Clinical symptomatology of chronic constrictive pericarditis is predominant over symptoms of mitral regurgitation which is attenuate. This is due to pericardial compression limiting expansion of mitral annulus with attenuation of mitral regurgitation. This mechanism is relatively similar to that reported by Srichai et al. [5] with acute mitral regurgitation secondary to papillary muscle rupture masked by the presence of cardiac tamponade.
According to Lin [6], diastolic dysfunction is present because of pericardial constriction, the heart cannot expand completely, and a smaller left ventricular end-diastolic diameter indicates more severe pericardial constriction.
Existence of rheumatic mitral regurgitation at baseline is an aggravating factor and it may be progressive. However, functional mitral regurgitation may exist in patients with chronic constrictive pericarditis. Clinical expression of mitral regurgitation will be masked or attenuated by chronic constrictive pericarditis initially. Over time, worsening mitral regurgitation and symptoms of mitral regurgitation is added to that of the chronic constrictive pericarditis, this was the case in our patient.
Uchikawa et al. postulate that potential mechanisms of worsening mitral regurgitation in a patient with chronic constrictive pericarditis are due to tight pericardium adhesion to the myocardium, which could increase tension over the mitral apparatus, induce a change in the left ventricular geometry, impaired mitral valve function, and cause myxomatous mitral valve disease through mechanical stress or chronic inflammation [7].
The chronic constrictive pericarditis, over time, damages the heart muscle with impaired hemodynamic making appear or worsen mitral regurgitation [8].
Mantri and al reported in six out of seven patients in whom regurgitations did not regress after pericardectomy, persistent hemodynamic abnormality suggesting indirectly that these regurgitations are in some way related to the abnormal hemodynamics of pericardial constriction [8].
Management of this combination is a subtotal pericardectomy associated with mitral valve surgery. In our patient, we opted for mitral valve replacement in the presence of rheumatic lesions affecting the mitral leaflets and the subvalvular apparatus.
Conclusion
This case is unusual in that two pathologies, chronic constrictive pericarditis and rheumatic mitral regurgitation are associated with intricate hemodynamic consequences. This illustrates the impact of chronic constrictive pericarditis on the left ventricular repercussion of mitral regurgitation by symptoms attenuation. Surgical management includes subtotal pericardectomy associated with mitral valve repair or replacement.
Acknowledgements
The authors would like to thank Dr Omar Ech-cherif Elkettani, Dr Youssef Saadouni, Pr Nesma Bendagha, Dr Fadoua Lachhab and Pr Said Moughil for their contribution to draft the manuscript.
Conflict of interest statement
The authors report no conflicts of interest.
Funding
This research did not receive any specific grant from funding agencies.
Consent
The patient consented to her case to be published in the scientific literature.

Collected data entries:

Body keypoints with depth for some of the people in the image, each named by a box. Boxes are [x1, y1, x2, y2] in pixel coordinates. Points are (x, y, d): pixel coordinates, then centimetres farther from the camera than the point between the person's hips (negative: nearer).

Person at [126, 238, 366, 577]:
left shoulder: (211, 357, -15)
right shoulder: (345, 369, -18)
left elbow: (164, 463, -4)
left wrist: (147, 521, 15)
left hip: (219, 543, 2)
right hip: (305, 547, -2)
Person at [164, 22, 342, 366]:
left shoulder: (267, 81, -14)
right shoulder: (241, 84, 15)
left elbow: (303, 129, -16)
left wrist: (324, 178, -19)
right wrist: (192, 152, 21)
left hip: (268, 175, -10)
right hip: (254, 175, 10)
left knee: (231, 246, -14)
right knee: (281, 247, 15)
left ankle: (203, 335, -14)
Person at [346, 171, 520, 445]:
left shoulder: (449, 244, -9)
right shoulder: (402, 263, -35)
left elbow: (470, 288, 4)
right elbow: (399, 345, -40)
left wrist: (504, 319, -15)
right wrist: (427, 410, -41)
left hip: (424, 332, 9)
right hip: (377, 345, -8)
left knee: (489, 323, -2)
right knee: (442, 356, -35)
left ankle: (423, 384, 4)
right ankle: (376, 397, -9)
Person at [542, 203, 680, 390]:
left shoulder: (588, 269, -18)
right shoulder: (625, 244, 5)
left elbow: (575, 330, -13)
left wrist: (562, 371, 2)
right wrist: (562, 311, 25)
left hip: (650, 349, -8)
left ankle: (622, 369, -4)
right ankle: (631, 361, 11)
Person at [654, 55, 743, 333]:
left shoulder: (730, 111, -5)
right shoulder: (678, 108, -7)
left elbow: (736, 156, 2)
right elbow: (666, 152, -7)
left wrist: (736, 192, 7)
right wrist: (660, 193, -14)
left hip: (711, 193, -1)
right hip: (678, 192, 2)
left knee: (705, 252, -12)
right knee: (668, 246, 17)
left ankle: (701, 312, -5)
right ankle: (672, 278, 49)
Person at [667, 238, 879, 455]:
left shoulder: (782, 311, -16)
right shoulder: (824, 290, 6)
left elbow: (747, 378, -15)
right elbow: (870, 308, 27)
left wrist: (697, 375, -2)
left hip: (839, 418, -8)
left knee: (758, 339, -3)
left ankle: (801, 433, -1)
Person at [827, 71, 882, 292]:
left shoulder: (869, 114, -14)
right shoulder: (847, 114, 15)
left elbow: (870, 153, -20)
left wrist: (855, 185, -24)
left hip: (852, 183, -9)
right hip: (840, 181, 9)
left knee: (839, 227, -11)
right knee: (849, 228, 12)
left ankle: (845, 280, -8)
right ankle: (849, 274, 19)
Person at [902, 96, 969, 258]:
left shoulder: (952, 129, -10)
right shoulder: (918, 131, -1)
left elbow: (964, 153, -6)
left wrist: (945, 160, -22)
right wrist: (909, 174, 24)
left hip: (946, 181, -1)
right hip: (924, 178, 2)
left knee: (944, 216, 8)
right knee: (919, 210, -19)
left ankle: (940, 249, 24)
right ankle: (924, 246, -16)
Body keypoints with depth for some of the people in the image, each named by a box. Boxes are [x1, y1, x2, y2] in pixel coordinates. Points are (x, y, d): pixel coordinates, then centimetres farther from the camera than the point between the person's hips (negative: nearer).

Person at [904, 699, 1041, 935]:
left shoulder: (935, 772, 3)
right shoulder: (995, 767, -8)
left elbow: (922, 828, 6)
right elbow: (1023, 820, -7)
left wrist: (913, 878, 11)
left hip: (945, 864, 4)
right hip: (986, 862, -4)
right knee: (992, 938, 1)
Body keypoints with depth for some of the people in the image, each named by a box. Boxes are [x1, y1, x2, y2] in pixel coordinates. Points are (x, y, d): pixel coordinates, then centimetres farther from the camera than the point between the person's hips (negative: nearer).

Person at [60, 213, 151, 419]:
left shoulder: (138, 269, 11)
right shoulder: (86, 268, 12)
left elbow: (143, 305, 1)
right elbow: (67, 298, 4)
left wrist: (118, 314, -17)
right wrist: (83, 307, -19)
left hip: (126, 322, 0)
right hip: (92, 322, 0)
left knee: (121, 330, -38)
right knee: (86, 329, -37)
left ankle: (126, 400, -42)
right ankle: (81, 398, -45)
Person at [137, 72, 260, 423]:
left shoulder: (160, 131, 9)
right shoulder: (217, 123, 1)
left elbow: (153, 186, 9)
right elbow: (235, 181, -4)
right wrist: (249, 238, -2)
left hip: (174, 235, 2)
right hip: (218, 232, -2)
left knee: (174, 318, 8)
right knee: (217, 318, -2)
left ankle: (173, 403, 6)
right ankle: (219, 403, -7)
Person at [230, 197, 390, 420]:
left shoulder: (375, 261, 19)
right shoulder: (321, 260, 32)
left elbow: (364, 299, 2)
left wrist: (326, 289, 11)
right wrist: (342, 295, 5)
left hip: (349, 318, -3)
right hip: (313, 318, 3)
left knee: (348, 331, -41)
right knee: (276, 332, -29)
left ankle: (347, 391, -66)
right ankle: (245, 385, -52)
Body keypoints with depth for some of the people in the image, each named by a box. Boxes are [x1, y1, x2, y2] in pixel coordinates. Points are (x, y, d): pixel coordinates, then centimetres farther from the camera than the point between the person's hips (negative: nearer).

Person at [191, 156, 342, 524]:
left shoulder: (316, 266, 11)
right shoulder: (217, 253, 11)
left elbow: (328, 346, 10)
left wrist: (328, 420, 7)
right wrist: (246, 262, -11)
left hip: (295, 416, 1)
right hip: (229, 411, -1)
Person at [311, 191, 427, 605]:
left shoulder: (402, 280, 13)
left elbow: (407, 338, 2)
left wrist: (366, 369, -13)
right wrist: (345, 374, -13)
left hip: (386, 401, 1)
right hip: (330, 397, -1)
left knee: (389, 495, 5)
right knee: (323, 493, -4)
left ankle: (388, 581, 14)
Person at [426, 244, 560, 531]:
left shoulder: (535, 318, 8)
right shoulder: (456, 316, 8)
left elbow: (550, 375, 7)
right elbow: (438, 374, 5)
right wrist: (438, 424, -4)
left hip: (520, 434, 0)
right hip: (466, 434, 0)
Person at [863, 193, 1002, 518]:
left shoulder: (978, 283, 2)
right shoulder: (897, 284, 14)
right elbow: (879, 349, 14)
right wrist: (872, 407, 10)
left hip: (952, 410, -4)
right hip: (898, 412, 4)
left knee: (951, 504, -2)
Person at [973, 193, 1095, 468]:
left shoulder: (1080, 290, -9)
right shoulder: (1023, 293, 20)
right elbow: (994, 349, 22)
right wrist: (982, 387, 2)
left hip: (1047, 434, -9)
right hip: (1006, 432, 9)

## WORK ORDER 1
Answer these questions using the case report excerpt:
(a) According to Srichai et al., what was masked by the presence of cardiac tamponade?
(b) According to Lin, what does a smaller left ventricular end-diastolic diameter indicate?
(c) Why did the authors choose mitral valve replacement for their patient?
## WORK ORDER 2
Rewrite the part of the case report excerpt that opens with the words "The chronic constrictive pericarditis, over" and closes with "mitral regurgitation [8].", replacing "heart muscle" with "myocardium".

## EXERCISE RESPONSE 1
(a) Acute mitral regurgitation secondary to papillary muscle rupture was masked by cardiac tamponade.
(b) It indicates more severe pericardial constriction.
(c) They chose it because rheumatic lesions affected the mitral leaflets and the subvalvular apparatus.

## EXERCISE RESPONSE 2
The chronic constrictive pericarditis, over time, damages the myocardium with impaired hemodynamic making appear or worsen mitral regurgitation [8].